Perhaps the “Nazis needed no persuasion or instigation,” as el-Husseini was later to claim, but the foremost Arab spiritual leader of his time did all he could to ensure that the Germans did not waver in their resolve. He went out of his way to prevent any Jews to be allowed to leave Hungary, Romania, and Bulgaria, which were initially willing to let them go: “The Mufti was making protests everywhere—in the Office of the (Foreign) Minister, in the antechamber of the Secretary of State, and in other departments, such as Home Office, Press, Radio, and in the SS headquarters.” In the end, Eichmann said, “We have promised him that no European Jew would enter Palestine any more.” In 1943, he wrote to the Hungarian foreign minister:
If there are reasons which make their removal necessary, it would be indispensable and infinitively preferable to send them to other countries where they would find themselves under active control, for example, in Poland, in order to protect oneself from their menace and avoid the consequent damage.

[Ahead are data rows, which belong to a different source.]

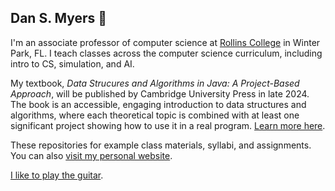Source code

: ## Dan S. Myers 👋

I'm an associate professor of computer science at [Rollins College](https://www.rollins.edu) in Winter Park, FL. I teach classes across the computer science curriculum, including intro to CS, simulation, and AI.

My textbook, *Data Strucures and Algorithms in Java: A Project-Based Approach*, will be published by Cambridge University Press in late 2024. The book is an accessible, engaging introduction to data structures and algorithms, where each theoretical topic is combined with at least one significant project showing how to use it in a real program. [Learn more here](https://www.cambridge.org/highereducation/books/data-structures-and-algorithms-in-java/CE4F67C1DAEF99C779E793C455DD8A24#overview).

These repositories for example class materials, syllabi, and assignments. You can also [visit my personal website](https://dansmyers.github.io).

[I like to play the guitar](https://www.youtube.com/watch?v=tb-pU09vAN8&list=PLdZehgbgYw-TChlzi78HAAT-4Islc5S6b&index=2).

The choice of Poland as the Mufti’s favored location for the deportation of Europe’s Jews was chillingly uncoincidental. In his letter of June 5, 1944, addressed to the Reichsfuehrer SS and Minister of the Interior Heinrich Himmler, the Mufti referred back to their conversation in which he asked Himmler to take all the measures to prevent the Jews from leaving Nazi-controlled Europe. On July 27, 1944, he wrote to Himmler again: “I ask you, Reichsfuehrer, to do everything necessary to prevent the Jews from emigrating.”
IDEOLOGICAL AFFINITY – It was with the architect of the holocaust, Heinrich Himmler, that Islam had found its most ardent admirer and promoter in the pre-multicultural Europe. Himmler’s hatred of “soft” Christianity was matched by his liking for Islam, which he saw as a masculine, martial religion based on the SS qualities of blind obedience and readiness for self-sacrifice, untainted by compassion for one’s enemies. While Hitler did not think much of Himmler’s neo-pagan mysticism, he was happy to let Islam become the “SS religion.” By creating an SS division composed of Bosnian Muslims, Himmler was only taking the first step in the planned grand alliance between Nazi Germany and the Islamic world.
One of Himmler’s closest aides, Obergruppenführer Gottlob Berger, boasted that “a link is created between Islam and National-Socialism on an open, honest basis. It will be directed in terms of blood and race from the North, and in the ideological-spiritual sphere from the East.” Indeed, as Nicholas Stargardt (University of Oxford) notes, the Nazi regime pushed a crude but fairly consistent anti-Orientalist line in order to forge a Muslim alliance: “This went beyond the coincidence of shared enmities against the British, the Bolsheviks and the Jews, and promised to open up a true partnership based on shared key values: obedience to the leader, belief in the family and commitment to a holy war.”
After the war, with the Mufti re-established as the spiritual leader of the Palestinian Arabs, the Muslim line was that he had “killed nobody” and had only done his duty against Zionism. In part thanks to him, the most potent heirs to the Nazi worldview in our own time as regards the Jews are not skinheads and Aryan Nation survivalists. They are religious leaders and mainstream intellectuals in the Muslim, primarily Arab, world.